■ **WHAT IS BEING ASKED**: Return every entry below exactly as written, minus the pictures.

[Start of Attachment]

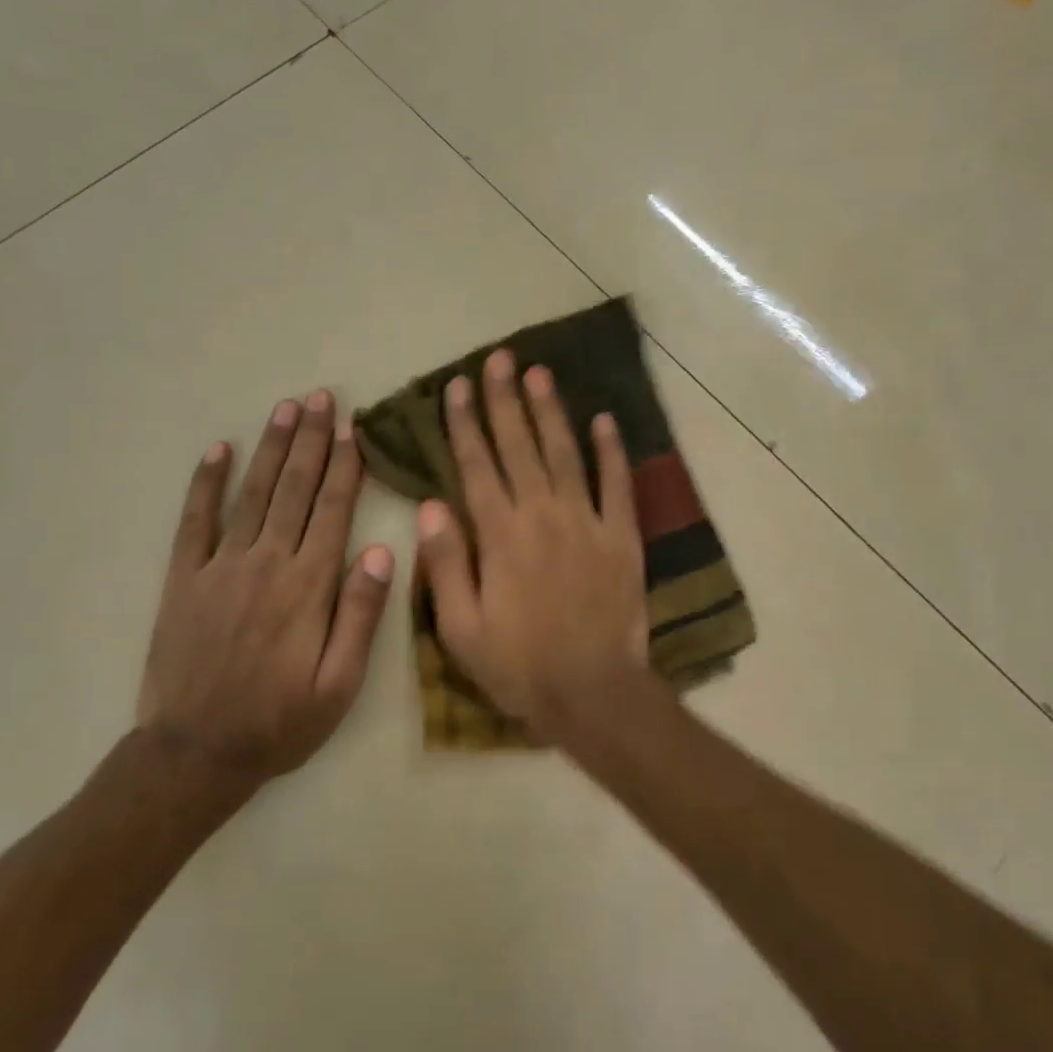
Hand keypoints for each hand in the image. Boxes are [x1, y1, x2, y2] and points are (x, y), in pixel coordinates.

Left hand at [138, 391, 394, 785]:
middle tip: (322, 398)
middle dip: (312, 440)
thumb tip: (380, 550)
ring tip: (286, 409)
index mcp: (309, 585)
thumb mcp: (340, 685)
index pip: (333, 510)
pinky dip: (206, 483)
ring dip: (272, 447)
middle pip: (296, 488)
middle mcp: (267, 562)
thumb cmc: (280, 722)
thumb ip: (361, 616)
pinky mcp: (184, 578)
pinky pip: (195, 520)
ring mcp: (220, 566)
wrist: (195, 754)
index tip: (354, 428)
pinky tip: (218, 450)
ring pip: (253, 492)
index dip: (346, 466)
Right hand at [417, 349, 650, 743]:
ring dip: (551, 411)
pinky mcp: (622, 535)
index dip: (464, 424)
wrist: (593, 692)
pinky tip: (605, 420)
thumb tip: (430, 505)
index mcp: (500, 535)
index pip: (476, 466)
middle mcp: (542, 514)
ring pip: (565, 453)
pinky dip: (612, 450)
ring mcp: (587, 521)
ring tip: (539, 373)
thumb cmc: (519, 665)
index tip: (456, 386)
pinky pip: (618, 484)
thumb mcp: (461, 627)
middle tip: (498, 359)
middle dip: (504, 400)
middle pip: (519, 446)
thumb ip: (445, 563)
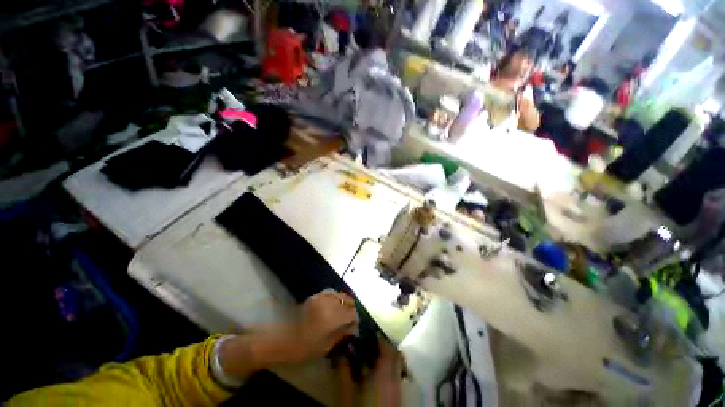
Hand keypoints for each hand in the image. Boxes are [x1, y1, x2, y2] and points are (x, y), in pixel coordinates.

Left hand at [294, 291, 358, 360]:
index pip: (352, 313)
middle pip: (348, 302)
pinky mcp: (316, 296)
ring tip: (343, 312)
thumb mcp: (326, 346)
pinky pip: (331, 292)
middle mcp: (330, 304)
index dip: (355, 320)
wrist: (284, 339)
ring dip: (345, 303)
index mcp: (334, 318)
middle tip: (350, 320)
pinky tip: (335, 304)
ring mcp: (322, 298)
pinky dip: (336, 297)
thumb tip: (354, 328)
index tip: (355, 327)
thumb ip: (342, 334)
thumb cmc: (305, 348)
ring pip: (341, 295)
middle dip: (351, 310)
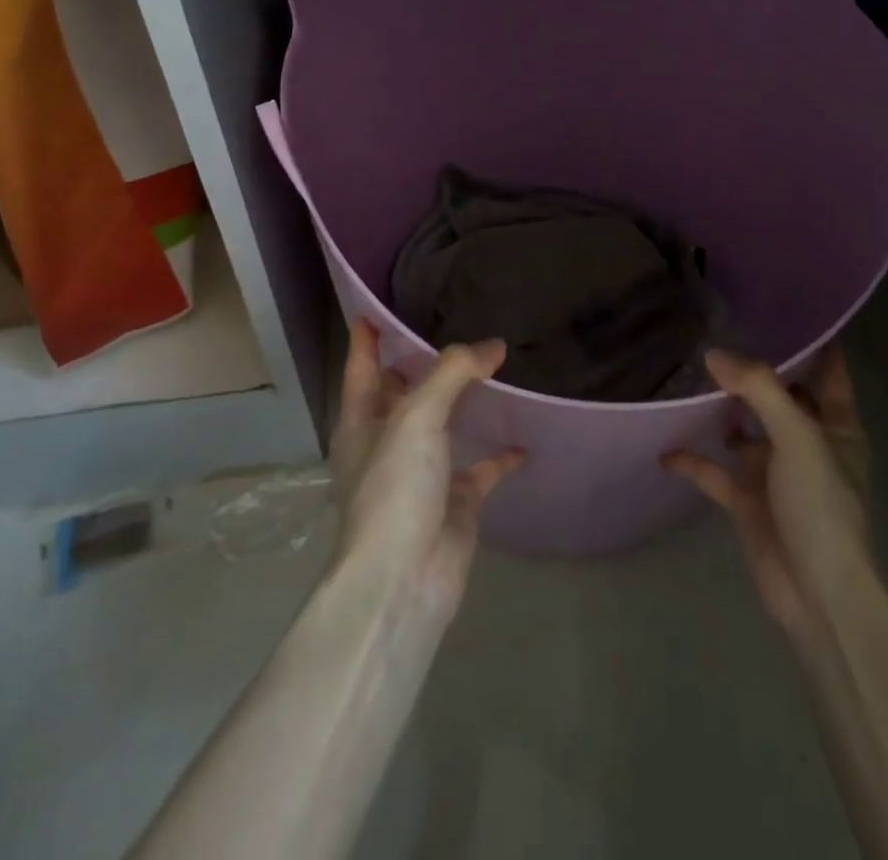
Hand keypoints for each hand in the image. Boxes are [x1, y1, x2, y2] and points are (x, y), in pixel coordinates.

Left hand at [329, 321, 525, 615]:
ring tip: (496, 366)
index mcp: (362, 422)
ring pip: (445, 424)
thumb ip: (454, 373)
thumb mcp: (417, 418)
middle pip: (405, 392)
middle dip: (424, 363)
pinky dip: (501, 453)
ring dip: (466, 401)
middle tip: (455, 324)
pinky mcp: (455, 500)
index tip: (375, 307)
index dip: (367, 338)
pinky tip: (525, 437)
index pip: (362, 367)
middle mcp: (389, 442)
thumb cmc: (395, 489)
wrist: (405, 580)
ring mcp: (422, 473)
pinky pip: (482, 467)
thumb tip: (493, 346)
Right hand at [663, 345, 871, 635]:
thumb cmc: (821, 505)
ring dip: (722, 414)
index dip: (814, 342)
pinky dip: (694, 461)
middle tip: (718, 336)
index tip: (783, 311)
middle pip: (781, 398)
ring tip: (688, 380)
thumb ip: (758, 390)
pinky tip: (667, 451)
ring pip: (745, 432)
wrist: (816, 594)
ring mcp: (776, 473)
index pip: (829, 372)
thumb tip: (714, 355)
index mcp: (836, 427)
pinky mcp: (749, 502)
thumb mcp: (798, 436)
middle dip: (755, 374)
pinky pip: (716, 473)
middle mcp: (807, 444)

[End of Attachment]

■ **OUTPUT**:
Hand keypoints for each hand in the image. Boxes are [x1, y1, x2, y2] and points are (x, y), in pixel coordinates.

Left hand at [138, 391, 394, 785]:
middle tip: (322, 398)
middle dip: (312, 440)
thumb tip: (380, 550)
ring tip: (286, 409)
index mcp: (309, 585)
thumb mcp: (340, 685)
index pip: (333, 510)
pinky dip: (206, 483)
ring dip: (272, 447)
middle pip: (296, 488)
middle mcp: (267, 562)
thumb cmc: (280, 722)
thumb ip: (361, 616)
pinky mcp: (184, 578)
pinky pip: (195, 520)
ring mcp: (220, 566)
wrist: (195, 754)
index tip: (354, 428)
pinky tip: (218, 450)
ring pip: (253, 492)
index dip: (346, 466)
Right hand at [417, 349, 650, 743]:
ring dip: (551, 411)
pinky mcp: (622, 535)
index dip: (464, 424)
wrist: (593, 692)
pinky tip: (605, 420)
thumb tip: (430, 505)
index mcp: (500, 535)
index pip: (476, 466)
middle mcp: (542, 514)
ring pip: (565, 453)
pinky dip: (612, 450)
ring mcp: (587, 521)
ring tip: (539, 373)
thumb cmc: (519, 665)
index tip: (456, 386)
pinky pip: (618, 484)
thumb mcp: (461, 627)
middle tip: (498, 359)
middle dip: (504, 400)
middle pip: (519, 446)
thumb ip: (445, 563)
Hand keypoints for each hand in the image. Boxes are [x1, y1, x2, y2] and points are (x, y), in pixel coordinates.

Left hand at [294, 291, 358, 360]:
index pip: (352, 313)
middle pip: (348, 302)
pinky mcp: (316, 296)
ring tip: (343, 312)
thumb mcp: (326, 346)
pinky pip: (331, 292)
middle mcp: (330, 304)
index dip: (355, 320)
wrist: (284, 339)
ring dip: (345, 303)
index mcp: (334, 318)
middle tip: (350, 320)
pinky tip: (335, 304)
ring mcp: (322, 298)
pinky dip: (336, 297)
thumb tip: (354, 328)
index tip: (355, 327)
thumb ip: (342, 334)
thumb cmc: (305, 348)
ring pip: (341, 295)
middle dip: (351, 310)
Hand keypoints for each hand in the image. Boxes are [x1, y1, x2, y2] and points are (x, y), in pixel coordinates.

Left hand at [329, 321, 525, 615]:
ring tip: (496, 366)
index mcp: (362, 422)
ring pip: (445, 424)
thumb ip: (454, 373)
thumb mcp: (417, 418)
middle pip: (405, 392)
middle dip: (424, 363)
pinky dip: (501, 453)
ring dip: (466, 401)
middle tip: (455, 324)
pinky mcp: (455, 500)
index tip: (375, 307)
index dip: (367, 338)
pinky tip: (525, 437)
index pip: (362, 367)
middle mcp: (389, 442)
thumb cmc: (395, 489)
wrist: (405, 580)
ring mcp: (422, 473)
pinky pip: (482, 467)
thumb tip: (493, 346)
Right hand at [663, 345, 871, 635]:
thumb cmc: (821, 505)
ring dip: (722, 414)
index dip: (814, 342)
pinky dip: (694, 461)
middle tip: (718, 336)
index tip: (783, 311)
middle pip: (781, 398)
ring tip: (688, 380)
thumb ip: (758, 390)
pinky tip: (667, 451)
ring pip: (745, 432)
wrist: (816, 594)
ring mcp: (776, 473)
index pip: (829, 372)
thumb tip: (714, 355)
index mcp: (836, 427)
pinky mcp: (749, 502)
thumb mcp: (798, 436)
middle dip: (755, 374)
pinky pip: (716, 473)
middle mcp: (807, 444)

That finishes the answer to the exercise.